Economic, technical or organisational reason entailing changes to the workforce
[ch 12: pages 443-445]Changes to contract terms will be void if the reason for the change is the transfer (regulations 4(4) and 4(5), TUPE, as amended), unless that reason is an economic, technical or organisational reason (an ETO reason) entailing changes to the workforce. Here are some examples:
• An economic reason for changing contract terms could be where the new business lacks demand for a service delivered by the old employer and the new employer wants to cut hours to reflect reduced demand;
• A technical reason could be where the new employer operates a different technical system and needs incoming employees to take on different roles to accommodate this; and
• An organisational reason could be where, due to a merger of two workforces, the new employer needs to eliminate some job roles and introduce others, or make redundancies to reduce headcount.
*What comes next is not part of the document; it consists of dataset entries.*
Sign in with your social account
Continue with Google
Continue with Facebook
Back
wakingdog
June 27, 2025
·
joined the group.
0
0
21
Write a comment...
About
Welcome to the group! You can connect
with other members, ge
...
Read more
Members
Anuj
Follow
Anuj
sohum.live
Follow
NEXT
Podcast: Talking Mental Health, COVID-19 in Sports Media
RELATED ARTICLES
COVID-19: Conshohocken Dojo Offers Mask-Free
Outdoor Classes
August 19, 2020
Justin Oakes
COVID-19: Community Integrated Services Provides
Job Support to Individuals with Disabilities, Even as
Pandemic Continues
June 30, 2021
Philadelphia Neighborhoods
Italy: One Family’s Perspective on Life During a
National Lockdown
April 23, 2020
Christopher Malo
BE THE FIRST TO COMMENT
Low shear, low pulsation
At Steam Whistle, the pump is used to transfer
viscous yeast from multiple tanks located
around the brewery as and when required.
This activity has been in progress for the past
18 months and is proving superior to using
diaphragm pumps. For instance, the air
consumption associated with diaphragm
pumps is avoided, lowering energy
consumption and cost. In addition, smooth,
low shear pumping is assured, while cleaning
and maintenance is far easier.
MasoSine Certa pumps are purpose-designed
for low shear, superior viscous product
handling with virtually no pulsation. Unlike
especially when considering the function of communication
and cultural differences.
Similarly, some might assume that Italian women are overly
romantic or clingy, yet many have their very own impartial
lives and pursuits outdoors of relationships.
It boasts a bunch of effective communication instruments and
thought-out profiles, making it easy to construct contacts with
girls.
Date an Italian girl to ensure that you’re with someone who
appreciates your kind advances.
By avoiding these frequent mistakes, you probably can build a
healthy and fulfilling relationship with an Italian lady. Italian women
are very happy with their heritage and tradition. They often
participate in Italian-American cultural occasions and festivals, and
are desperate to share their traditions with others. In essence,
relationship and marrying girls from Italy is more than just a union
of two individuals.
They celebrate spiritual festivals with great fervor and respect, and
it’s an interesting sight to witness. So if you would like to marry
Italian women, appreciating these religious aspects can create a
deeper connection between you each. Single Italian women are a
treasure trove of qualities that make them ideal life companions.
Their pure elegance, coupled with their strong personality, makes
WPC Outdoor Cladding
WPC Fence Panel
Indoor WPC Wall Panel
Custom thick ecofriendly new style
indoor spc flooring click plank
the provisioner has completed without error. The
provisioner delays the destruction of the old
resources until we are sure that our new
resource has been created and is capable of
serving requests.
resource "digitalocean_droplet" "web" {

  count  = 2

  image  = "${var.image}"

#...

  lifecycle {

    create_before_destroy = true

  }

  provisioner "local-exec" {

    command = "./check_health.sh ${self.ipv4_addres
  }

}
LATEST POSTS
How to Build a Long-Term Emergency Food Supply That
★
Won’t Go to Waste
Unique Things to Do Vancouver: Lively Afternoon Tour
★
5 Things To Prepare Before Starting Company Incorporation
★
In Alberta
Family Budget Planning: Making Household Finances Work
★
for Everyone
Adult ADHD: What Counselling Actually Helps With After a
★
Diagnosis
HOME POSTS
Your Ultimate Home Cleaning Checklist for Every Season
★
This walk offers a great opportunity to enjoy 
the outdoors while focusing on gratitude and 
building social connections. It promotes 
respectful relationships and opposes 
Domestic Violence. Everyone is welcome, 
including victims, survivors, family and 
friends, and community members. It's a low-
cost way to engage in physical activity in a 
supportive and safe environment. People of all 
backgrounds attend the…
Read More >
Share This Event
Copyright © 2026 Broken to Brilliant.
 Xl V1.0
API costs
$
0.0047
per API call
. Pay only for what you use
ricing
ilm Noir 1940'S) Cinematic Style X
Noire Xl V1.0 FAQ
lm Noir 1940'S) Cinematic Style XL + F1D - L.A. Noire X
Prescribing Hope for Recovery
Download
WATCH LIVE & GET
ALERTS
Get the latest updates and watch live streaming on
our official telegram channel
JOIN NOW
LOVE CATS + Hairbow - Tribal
A reason that would not qualify as a valid economic, technical or organisational reason entailing changes to the workforce would be an employer's desire to bring wages and other terms and conditions into line with those of the transferee's workforce. This is “harmonisation” and is unlawful.
Even if an employer has a valid “ETO reason” for making the change, the change must still be agreed, just like any other change to contract terms.
Courts and tribunals have interpreted the phrase “changes to the workforce” narrowly. Only changes to workforce numbers, functions (Debole Slate v Berriman [1985] IRLR 305) and, since 31 January 2014, location can provide a valid ETO reason justifying a change to contract terms.
There must be a change in the overall numbers in the workforce. One person leaving and someone else taking their job is not a change to the workforce.
Significant changes to job roles and duties can provide a valid ETO reason for change, but each case will depend on its own facts. These changes must be more than minor (Miles v Insitu Cleaning Company Limited [2012] UKEAT 0157/12/0210), but need not affect the jobs of the entire workforce. Here is an illustration:
Building society managers at the Portman Building Society had their bonuses cut when the Portman was acquired by Nationwide. Their previous bonus agreement was withdrawn and replaced with the less generous bonus package paid to Nationwide managers.
Nationwide could justify asking the Portman managers to accept the lower bonus package following the merger without breaching TUPE, ruled the EAT, because Nationwide sold a narrower and cheaper range of financial products. This provided a valid economic reason for changing the terms. The role of the manager changed, justifying the lower bonus. Essentially, it was a different job before and after the merger.
Nationwide v Benn [2010] UKEAT/0273/09
For a cut to contract terms to be justified by a valid ETO reason, it must relate to changes to the role of the employee whose contract terms are to be cut. It is not enough that at the time of seeking to impose a change, there is a backdrop of organisational change going on affecting other members of the workforce. For example:
Manchester College tried to impose pay cuts on two members of staff whose employment had transferred from another employer, to bring their pay into line with those of their existing workforce. Although the decision to cut their pay was taken against a backdrop of redundancies and reorganisation, the jobs of the two employees were not at risk of redundancy at the time when the college sought to impose the pay cuts. On the contrary, the main reason for the pay cuts was to “harmonise” rates of pay.
The Court of Appeal ruled that the attempt to impose the pay cuts was unlawful harmonisation in breach of TUPE. There was an economic reason for the changes, namely the employer’s desire to harmonise wages downwards to bring them into line with the wages of their existing staff. However, this reason did not “entail changes to the workforce” , so it could not be a valid ETO reason. The fact that other employees’ roles were at risk of redundancy at the time of the imposed pay cuts was irrelevant. There were no “changes to the workforce” capable of justifying the pay cuts in this case.